Prospek Jakarta ke Depan
Di samping itu, Bank Indonesia memperkirakan perekonomian Jakarta 2025 tumbuh pada batas bawah kisaran 4,60% - 5,40% (year-on-year) dari 4,90% pada 2024. Inflasi juga diproyeksi terkendali.
Arlyana mengatakan bahwa dari sisi pengeluaran, investasi khususnya dari swasta, diperkirakan menjadi penggerak perekonomian Jakarta pada 2025. Hal ini sejalan dengan masih berlanjutnya proyek-proyek strategis, khususnya yang bersifat multitahun.
“Dari sisi lapangan usaha, prospek pertumbuhan ditopang oleh lapangan usaha konstruksi sejalan dengan meningkatnya investasi,” tuturnya dalam paparan mengenai Perkembangan dan Prospek Perekonomian Jakarta, di Jakarta Pusat, Kamis (8/5).
Kendati demikian, BI mengingatkan sejumlah risiko global perlu diwaspadai. Risiko tersebut antara lain meliputi perlambatan ekonomi global, meningkatnya fragmentasi perdagangan yang semakin meluas, serta berlanjutnya ketegangan geopolitik.

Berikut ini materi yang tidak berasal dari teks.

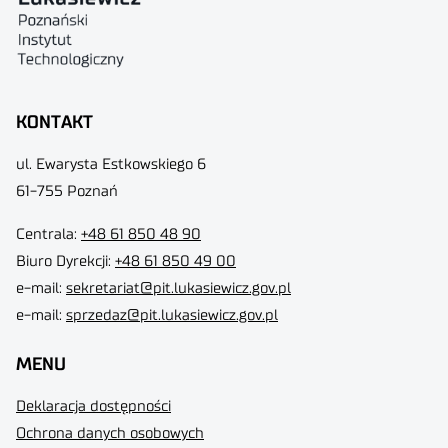
KONTAKT
ul. Ewarysta Estkowskiego 6
61-755 Poznań
Centrala:
+48 61 850 48 90
Biuro Dyrekcji
:
+48 61 850 49 00
e-mail:
sekretariat@pit.lukasiewicz.gov.pl
e-mail:
sprzedaz@pit.lukasiewicz.gov.pl
MENU
Deklaracja dostępności
Ochrona danych osobowych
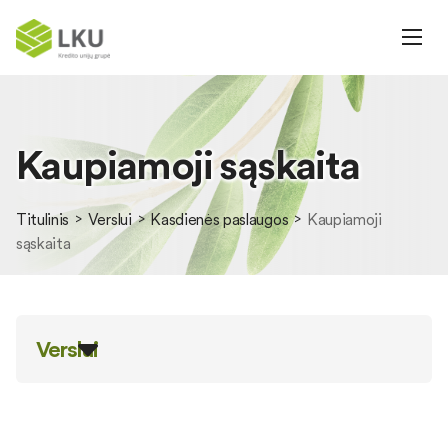
Kaupiamoji sąskaita
Titulinis
Verslui
Kasdienės paslaugos
Kaupiamoji
sąskaita
Verslui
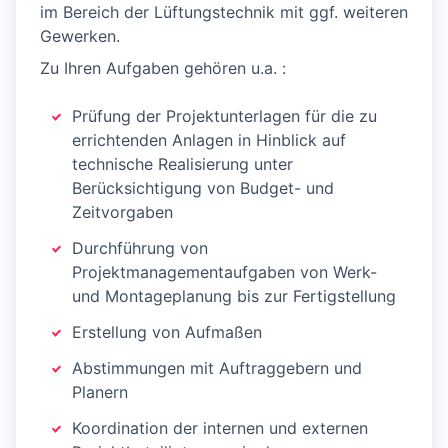
im Bereich der Lüftungstechnik mit ggf. weiteren
Gewerken.
Zu Ihren Aufgaben gehören u.a. :
Prüfung der Projektunterlagen für die zu
errichtenden Anlagen in Hinblick auf
technische Realisierung unter
Berücksichtigung von Budget- und
Zeitvorgaben
Durchführung von
Projektmanagementaufgaben von Werk-
und Montageplanung bis zur Fertigstellung
Erstellung von Aufmaßen
Abstimmungen mit Auftraggebern und
Planern
Koordination der internen und externen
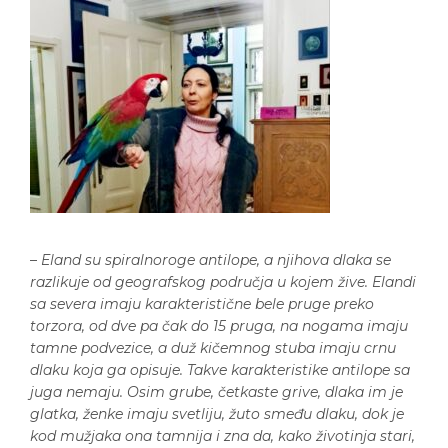
–
Eland su spiralnoroge antilope, a njihova dlaka se
razlikuje od geografskog područja u kojem žive. Elandi
sa severa imaju karakteristične bele pruge preko
torzora, od dve pa čak do 15 pruga, na nogama imaju
tamne podvezice, a duž kičemnog stuba imaju crnu
dlaku koja ga opisuje. Takve karakteristike antilope sa
juga nemaju. Osim grube, četkaste grive, dlaka im je
glatka, ženke imaju svetliju, žuto smeđu dlaku, dok je
kod mužjaka ona tamnija i zna da, kako životinja stari,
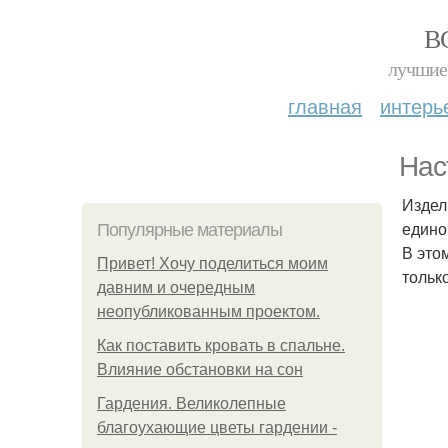
В
лучшие 
главная
интерь
Нас
Издел
едино
Популярные материалы
В это
Привет! Хочу поделиться моим
только
давним и очередным
неопубликованным проектом.
Как поставить кровать в спальне.
Влияние обстановки на сон
Гардения. Великолепные
благоухающие цветы гардении -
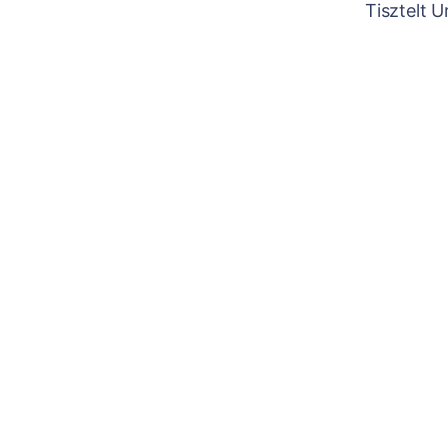
Tisztelt 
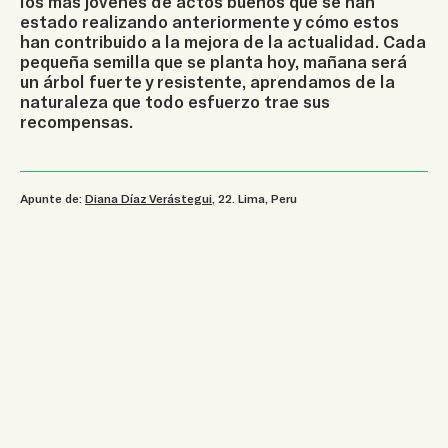
los más jóvenes de actos buenos que se han
estado realizando anteriormente y cómo estos
han contribuido a la mejora de la actualidad. Cada
pequeña semilla que se planta hoy, mañana será
un árbol fuerte y resistente, aprendamos de la
naturaleza que todo esfuerzo trae sus
recompensas.
Apunte de:
Diana Díaz Verástegui
, 22
.
Lima, Peru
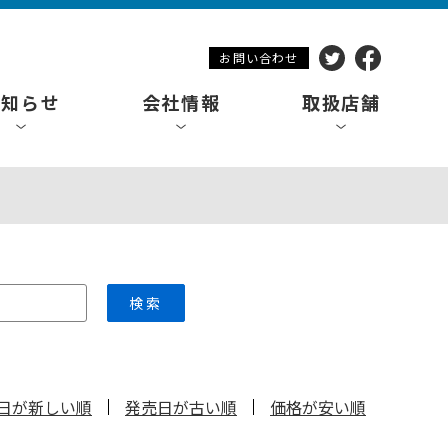
お問い合わせ
お知らせ
会社情報
取扱店舗
検索
日が新しい順
発売日が古い順
価格が安い順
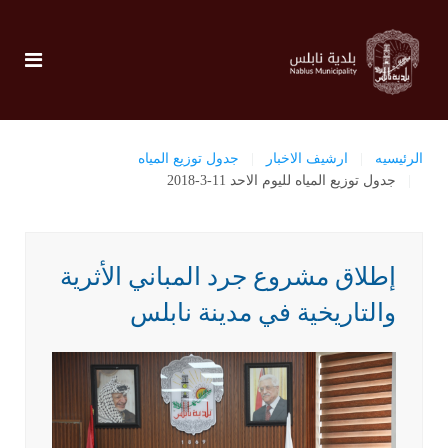
الرئيسيه
ارشيف الاخبار
جدول توزيع المياه
جدول توزيع المياه لليوم الاحد 11-3-2018
إطلاق مشروع جرد المباني الأثرية
والتاريخية في مدينة نابلس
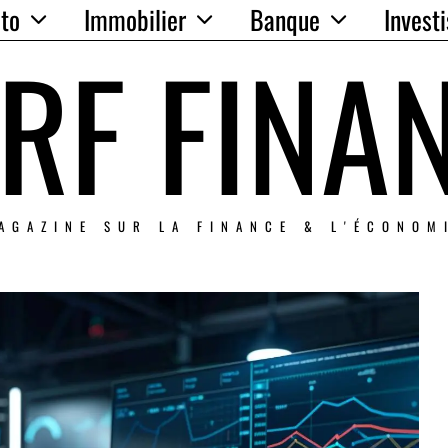
to
Immobilier
Banque
Invest
RF FINA
AGAZINE SUR LA FINANCE & L'ÉCONOM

Sementara itu, inflasi Jakarta untuk keseluruhan 2025 diperkirakan tetap terkendali dalam sasaran kurang lebih 2,5% (yoy). Perkiraan ini didukung oleh terkendalinya inflasi pangan, seiring dengan cuaca yang lebih kondusif dan penguatan program Gerakan Nasional Pengendalian Inflasi Pangan (GNPIP).
Meski demikian, Arlyana mengingatkan masih adanya risiko inflasi, terutama akibat ketidakpastian geopolitik global.